Тайны Баден-Бадена — страница 2 из 41

[12], но стоило Достоевскому вернуться, стоило выдвинуться графу Толстому — и наш Иван Сергеевич уже не при делах. При всех своих недостатках «Война и мир» — именно тот роман, который наша литература так долго ждала, и рядом с ним меркнут все тургеневские барышни, равно как и болваны из «Дыма», ругающие Россию, с благословения автора.

— Строго говоря, — негромко заметил Михаил, — там только один… как вы выразились, болван.

— Которому никто не возражает, — язвительно напомнил Тихменёв, щуря глаза. — Вообще, батенька, скажу вам вот что: если бы, к примеру, Федор Михайлович после каторги заделался вторым Герценом и стал бы от души честить Россию на всех перекрестках, его можно было бы понять, и любой здравомыслящий человек признал бы, что у него есть такое право. Но у Достоевского, насколько я его знаю, ничего подобного даже в мыслях нет, зато Тургенев, богатый барин, которого родина решительно ничем не обделила…

— Но он же впал в немилость при отце нынешнего государя. Разве нет?

— И был всего лишь сослан в свое имение, — усмехнулся Тихменёв. — Тоже мне, наказание! Эх, мне бы такое имение, как у Тургенева, и я с легкой душой позволил бы запереть себя там до конца своих дней… Кстати, вы знакомы с ним?

— Нет. Я… я занес свою визитную карточку, но его не оказалось дома.

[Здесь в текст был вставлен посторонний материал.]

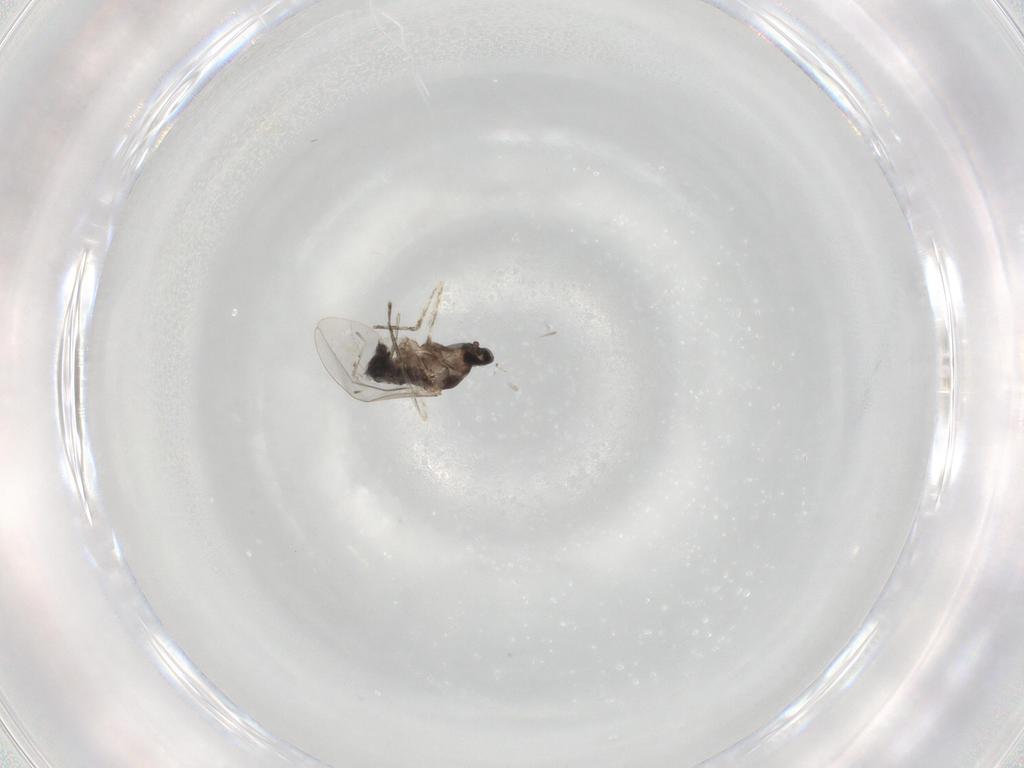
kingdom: Animalia
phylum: Arthropoda
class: Insecta
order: Diptera
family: Cecidomyiidae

— Я виделся с ним на днях, — объявил редактор. — Напомнил Ивану Сергеевичу, какую грандиозную встречу ему устроили весной, когда он приехал в Петербург и выступал там с публичным чтением. Вообразите, он прикинулся, что ничего не помнит, кроме холода и снега. И вообще в России, по его словам, он чувствовал себя как в тюрьме. К тому же управляющий Спасским, какой-то его родственник, его обкрадывал, и Иван Сергеевич порядочно с ним намучился, пока не решился указать ему на дверь. Он долго мне расписывал козни этого родственника, а я упорно пытался перевести разговор на «Дым», и, когда мне это удалось, Тургенев стал горячо меня уверять, что провал романа его мало заботит. Я хотел ему сказать, что тут не роман, тут уже репутация проваливается, но посмотрел на его седую голову, подумал: «А стоит ли?» — и промолчал. Тем более что я всю свою жизнь имею дело с писателями и знаю, что нет такого автора, которого не волнует, как публика примет его детище.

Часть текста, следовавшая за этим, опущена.